— begin Text shown —
A fishery has been forced to pay for expensive CCTV equipment to protect its stock from poachers taking advantage of lockdown.
Kinross Trout Fishery management say they are targeted by the odd poacher on winter nights but have now been forced to install cameras to monitor the loch 24 hours a day.
With no paying anglers around the loch to scare off hungry cormorants, director Garry Hunter’s fish stock is already being depleted and illegal anglers are also raiding the £70,000 worth of stock swimming in the loch.
The former policeman said: “If people were dying for food, I wouldn’t mind but the poachers are just using this as an opportunity.”
52-year-old Garry says he made the call to shut up shop the day before lockdown was enforced but is now paying the price.
“Last week, we decided that the risk was low but the severity was a potential fatality, so we decided to close. Lockdown was announced the next day.”
“We had signs of poachers over the winter. We’ve had to invest in wildlife cameras which send photos to my phone every time the beams are crossed. I shouldn’t have to be spending £800 to watch my stock.”
— end Text shown —
— begin Record list —
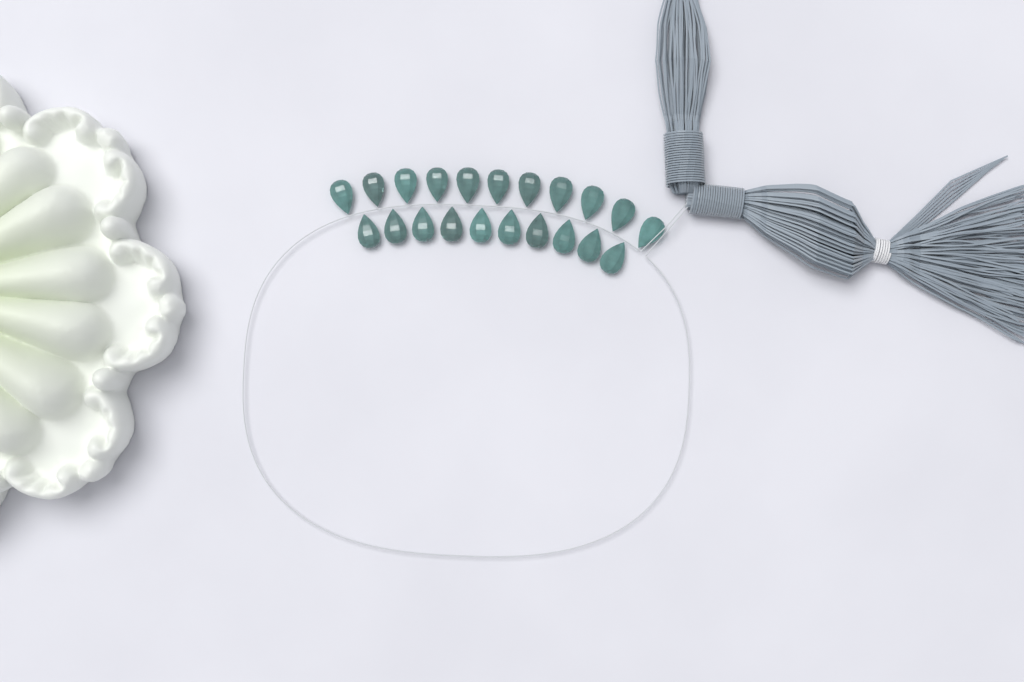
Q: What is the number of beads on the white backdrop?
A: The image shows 21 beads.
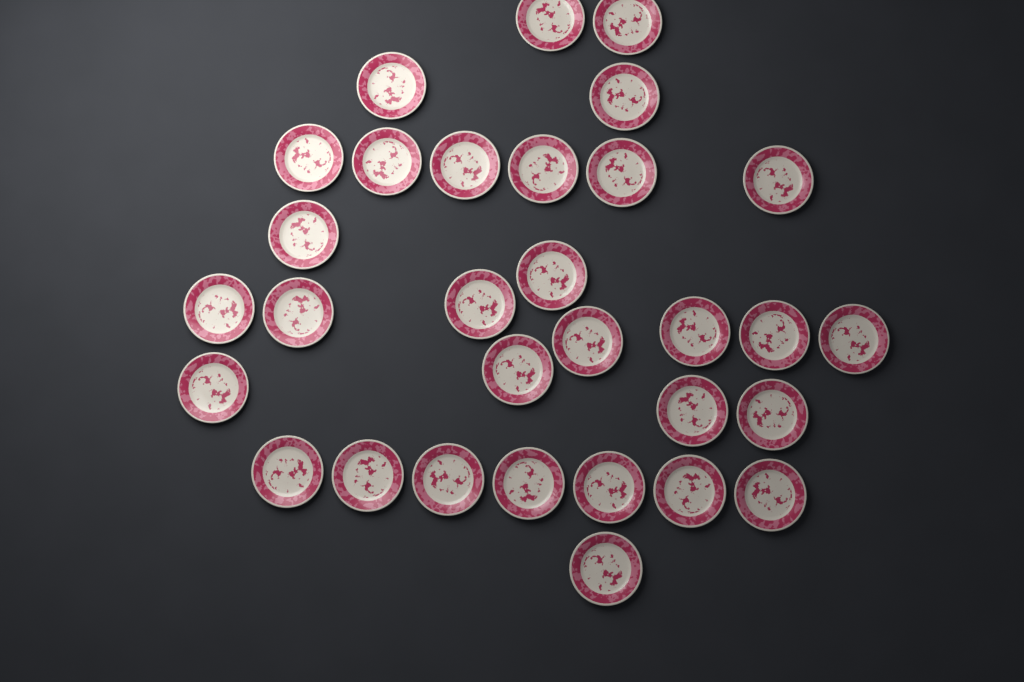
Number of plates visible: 31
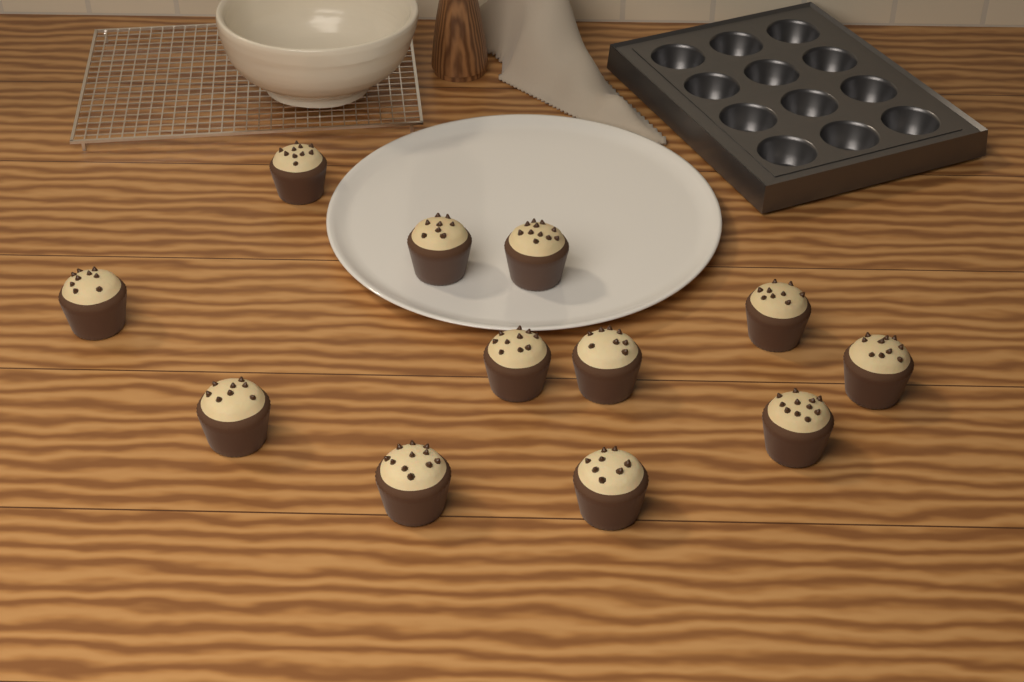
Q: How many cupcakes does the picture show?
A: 12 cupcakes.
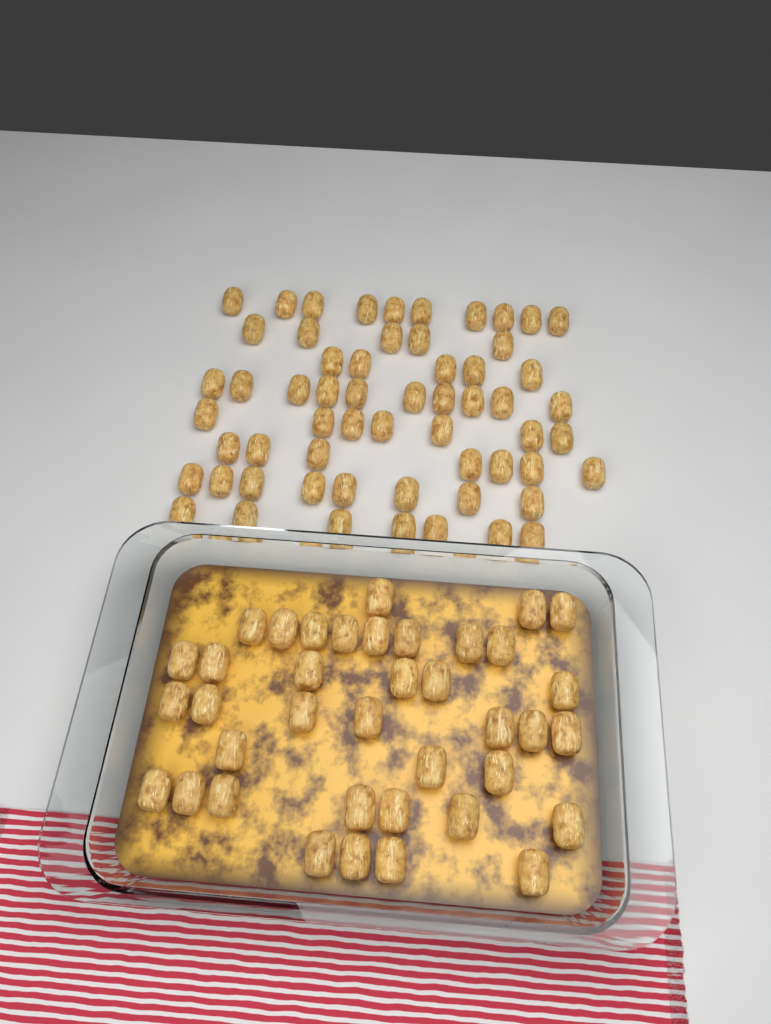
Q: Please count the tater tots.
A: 97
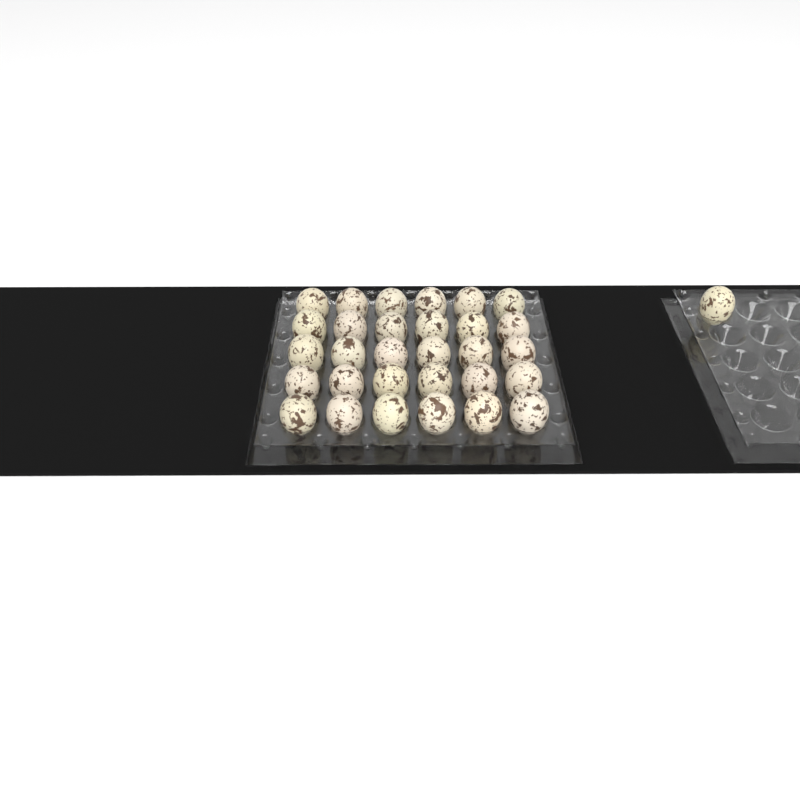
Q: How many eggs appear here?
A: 31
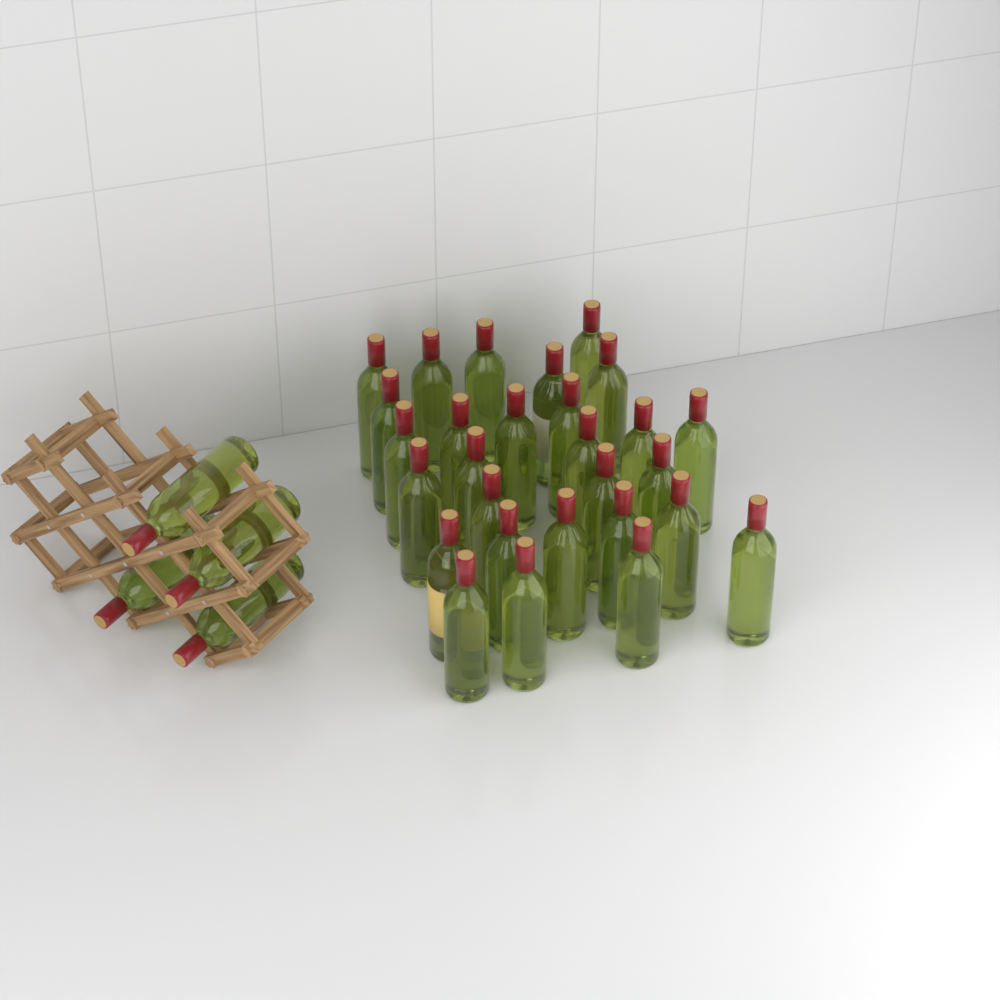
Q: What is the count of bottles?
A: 32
— end Record list —
§ Tasks to carry out
1) Answer these questions from the article on the trout fishery:
(a) How much is the stock swimming in the loch worth?
(b) How old is Garry Hunter?
(c) How much does he say he should not have to spend to watch his stock?
2) Write a continuation of the article on the trout fishery and its poachers, picking up after its final paragraph.
These items have no connection to the text.

§ Responses
1)
(a) £70,000
(b) 52
(c) £800

2)
Garry is worried because his business is not eligible for non-domestic rates relief and he and his two part-time employees will rely on the 80% salary payments from Westminster.
However, after setting up the business from his savings in May 2018, Garry is anxious his decision not to take a wage for the first five months could leave him struggling.
He says the last thing he needs is to waste time and money on dealing with unwanted visitors, such as poachers and dog walkers breaking into the grounds around the loch for some exercise.
“We’ve had a horrendous winter with storms so we’ve had fewer anglers. The start of the season was our chance to claw things back.
“We’ve had dog walkers in and other people climbing the fences to go for a stroll. Every time that happens, I have to drive half an hour down to sanitise the fences and padlocks.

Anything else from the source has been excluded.